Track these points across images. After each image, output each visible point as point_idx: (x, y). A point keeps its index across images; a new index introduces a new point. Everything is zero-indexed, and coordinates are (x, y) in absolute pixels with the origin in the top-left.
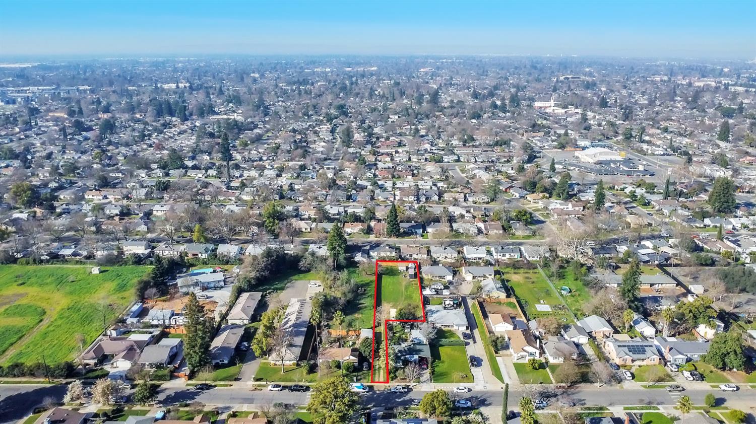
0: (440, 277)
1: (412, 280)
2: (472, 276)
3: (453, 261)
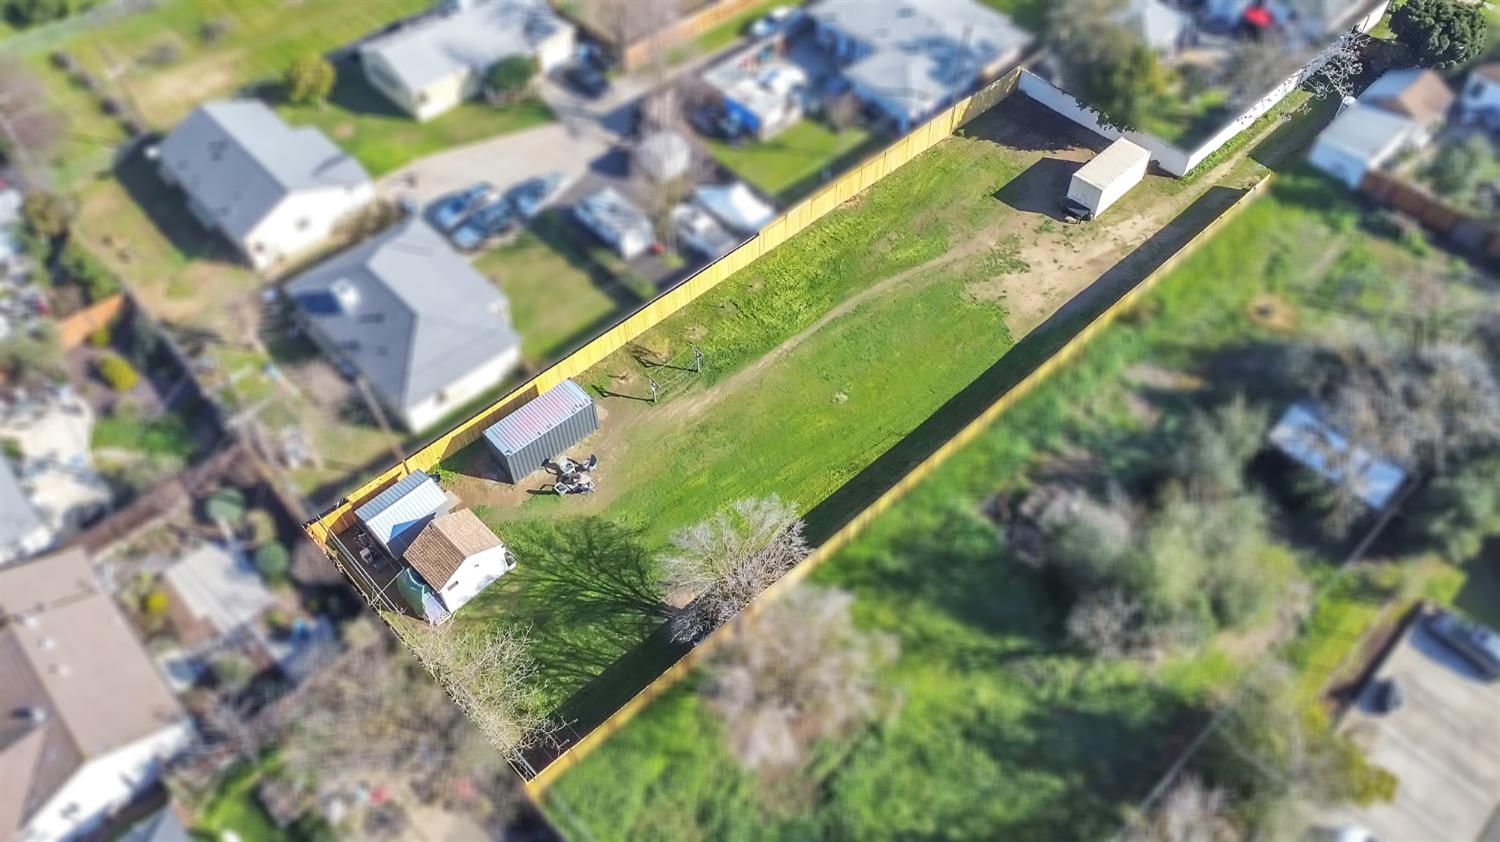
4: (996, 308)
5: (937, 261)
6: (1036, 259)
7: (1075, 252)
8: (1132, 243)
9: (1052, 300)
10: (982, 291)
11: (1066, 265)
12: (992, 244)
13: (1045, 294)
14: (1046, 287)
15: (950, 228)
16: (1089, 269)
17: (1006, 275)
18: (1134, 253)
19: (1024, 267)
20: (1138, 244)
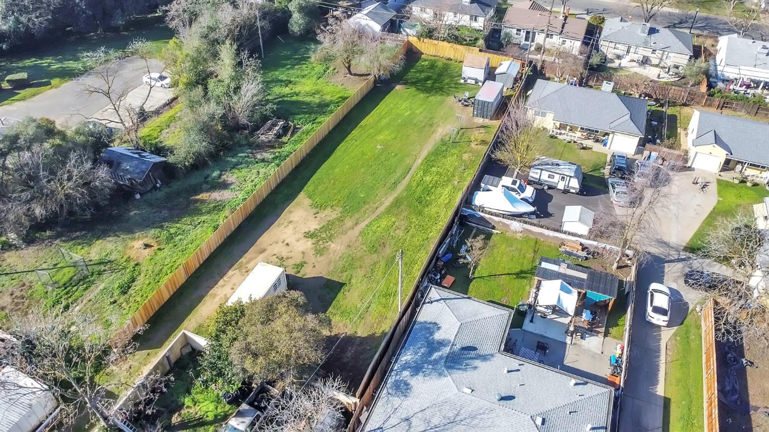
0: (591, 133)
1: (480, 121)
2: (721, 155)
3: (666, 78)
4: (319, 207)
5: (362, 225)
6: (301, 242)
7: (275, 255)
8: (234, 272)
9: (285, 220)
10: (330, 214)
11: (280, 244)
12: (333, 245)
13: (291, 222)
14: (291, 226)
15: (364, 248)
16: (263, 246)
17: (318, 227)
18: (233, 265)
19: (309, 235)
20: (230, 273)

_____

▶ [Task instructions]
Pull out each line of the records above that contains the word "output", and copy those lines in full.

▶ [Solution for this exercise]
Track these points across images. After each image, output each visible point as point_idx: (x, y). A point keeps its index across images; a new index introduces a new point. Everything is zero-indexed, and coordinates are (x, y) in absolute pixels with the origin in the top-left.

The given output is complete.